**Given entries:**
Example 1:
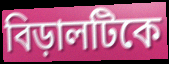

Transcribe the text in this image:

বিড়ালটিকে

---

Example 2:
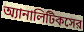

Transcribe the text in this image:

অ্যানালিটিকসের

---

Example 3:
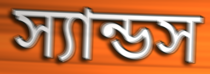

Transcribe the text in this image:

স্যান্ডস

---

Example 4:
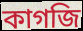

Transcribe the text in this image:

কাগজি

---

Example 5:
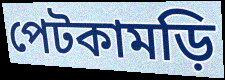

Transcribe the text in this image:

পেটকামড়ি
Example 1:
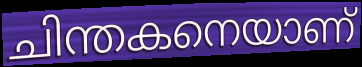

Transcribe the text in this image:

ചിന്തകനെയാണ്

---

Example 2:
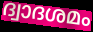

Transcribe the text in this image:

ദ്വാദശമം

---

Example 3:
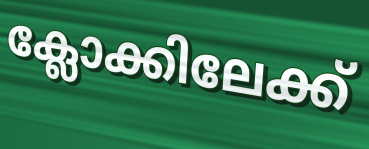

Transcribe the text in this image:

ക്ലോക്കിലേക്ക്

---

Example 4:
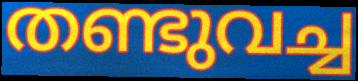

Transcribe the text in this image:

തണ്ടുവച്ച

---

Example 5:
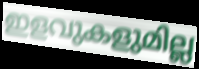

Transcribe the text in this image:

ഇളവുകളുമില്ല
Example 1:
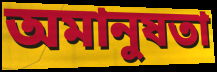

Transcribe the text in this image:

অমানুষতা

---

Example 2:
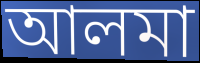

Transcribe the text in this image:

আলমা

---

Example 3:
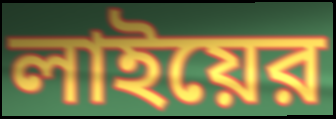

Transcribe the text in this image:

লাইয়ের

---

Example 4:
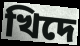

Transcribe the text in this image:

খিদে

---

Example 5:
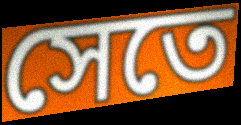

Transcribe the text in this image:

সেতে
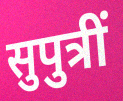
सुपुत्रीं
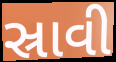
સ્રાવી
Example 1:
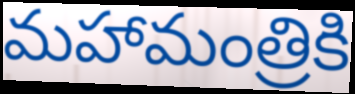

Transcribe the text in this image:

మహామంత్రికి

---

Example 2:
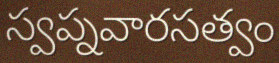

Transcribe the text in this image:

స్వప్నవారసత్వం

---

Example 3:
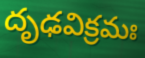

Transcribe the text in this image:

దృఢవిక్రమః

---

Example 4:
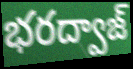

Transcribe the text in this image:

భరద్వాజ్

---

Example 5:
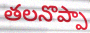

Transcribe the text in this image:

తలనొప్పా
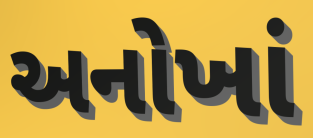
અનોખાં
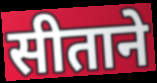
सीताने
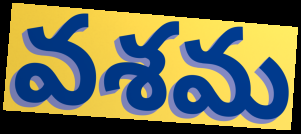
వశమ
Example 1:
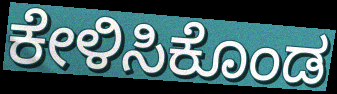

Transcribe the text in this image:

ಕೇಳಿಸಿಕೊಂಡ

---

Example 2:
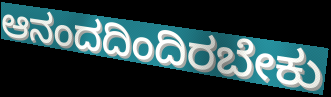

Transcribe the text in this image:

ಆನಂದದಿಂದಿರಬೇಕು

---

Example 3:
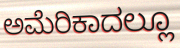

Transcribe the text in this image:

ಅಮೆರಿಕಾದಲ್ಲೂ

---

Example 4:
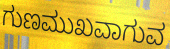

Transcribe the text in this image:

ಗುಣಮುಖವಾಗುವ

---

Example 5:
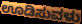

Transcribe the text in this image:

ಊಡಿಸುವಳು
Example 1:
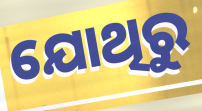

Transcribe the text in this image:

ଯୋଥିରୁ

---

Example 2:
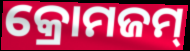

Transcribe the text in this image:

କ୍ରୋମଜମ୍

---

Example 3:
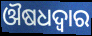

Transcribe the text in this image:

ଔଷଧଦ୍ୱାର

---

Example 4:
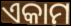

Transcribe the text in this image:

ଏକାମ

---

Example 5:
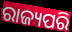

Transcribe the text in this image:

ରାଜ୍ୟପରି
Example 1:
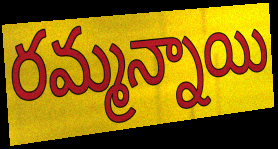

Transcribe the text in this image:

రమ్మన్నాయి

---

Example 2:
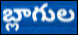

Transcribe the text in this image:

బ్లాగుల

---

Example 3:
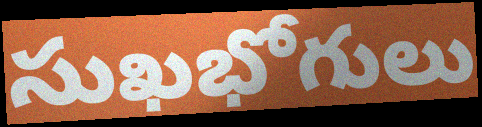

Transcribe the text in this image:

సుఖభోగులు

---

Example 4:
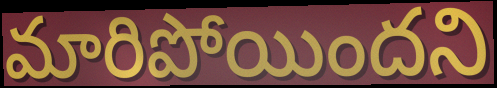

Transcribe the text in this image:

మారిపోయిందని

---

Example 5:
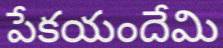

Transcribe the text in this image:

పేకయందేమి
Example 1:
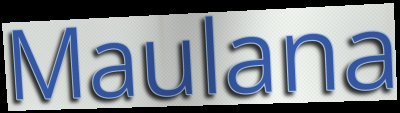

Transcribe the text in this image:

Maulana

**Try it:**
All pictures are to be dropped, and the records above returned exactly.

**Response to this task:**
Example 1:

Transcribe the text in this image:

বিড়ালটিকে

---

Example 2:

Transcribe the text in this image:

অ্যানালিটিকসের

---

Example 3:

Transcribe the text in this image:

স্যান্ডস

---

Example 4:

Transcribe the text in this image:

কাগজি

---

Example 5:

Transcribe the text in this image:

পেটকামড়ি
Example 1:

Transcribe the text in this image:

ചിന്തകനെയാണ്

---

Example 2:

Transcribe the text in this image:

ദ്വാദശമം

---

Example 3:

Transcribe the text in this image:

ക്ലോക്കിലേക്ക്

---

Example 4:

Transcribe the text in this image:

തണ്ടുവച്ച

---

Example 5:

Transcribe the text in this image:

ഇളവുകളുമില്ല
Example 1:

Transcribe the text in this image:

অমানুষতা

---

Example 2:

Transcribe the text in this image:

আলমা

---

Example 3:

Transcribe the text in this image:

লাইয়ের

---

Example 4:

Transcribe the text in this image:

খিদে

---

Example 5:

Transcribe the text in this image:

সেতে
सुपुत्रीं
સ્રાવી
Example 1:

Transcribe the text in this image:

మహామంత్రికి

---

Example 2:

Transcribe the text in this image:

స్వప్నవారసత్వం

---

Example 3:

Transcribe the text in this image:

దృఢవిక్రమః

---

Example 4:

Transcribe the text in this image:

భరద్వాజ్

---

Example 5:

Transcribe the text in this image:

తలనొప్పా
અનોખાં
सीताने
వశమ
Example 1:

Transcribe the text in this image:

ಕೇಳಿಸಿಕೊಂಡ

---

Example 2:

Transcribe the text in this image:

ಆನಂದದಿಂದಿರಬೇಕು

---

Example 3:

Transcribe the text in this image:

ಅಮೆರಿಕಾದಲ್ಲೂ

---

Example 4:

Transcribe the text in this image:

ಗುಣಮುಖವಾಗುವ

---

Example 5:

Transcribe the text in this image:

ಊಡಿಸುವಳು
Example 1:

Transcribe the text in this image:

ଯୋଥିରୁ

---

Example 2:

Transcribe the text in this image:

କ୍ରୋମଜମ୍

---

Example 3:

Transcribe the text in this image:

ଔଷଧଦ୍ୱାର

---

Example 4:

Transcribe the text in this image:

ଏକାମ

---

Example 5:

Transcribe the text in this image:

ରାଜ୍ୟପରି
Example 1:

Transcribe the text in this image:

రమ్మన్నాయి

---

Example 2:

Transcribe the text in this image:

బ్లాగుల

---

Example 3:

Transcribe the text in this image:

సుఖభోగులు

---

Example 4:

Transcribe the text in this image:

మారిపోయిందని

---

Example 5:

Transcribe the text in this image:

పేకయందేమి
Example 1:

Transcribe the text in this image:

Maulana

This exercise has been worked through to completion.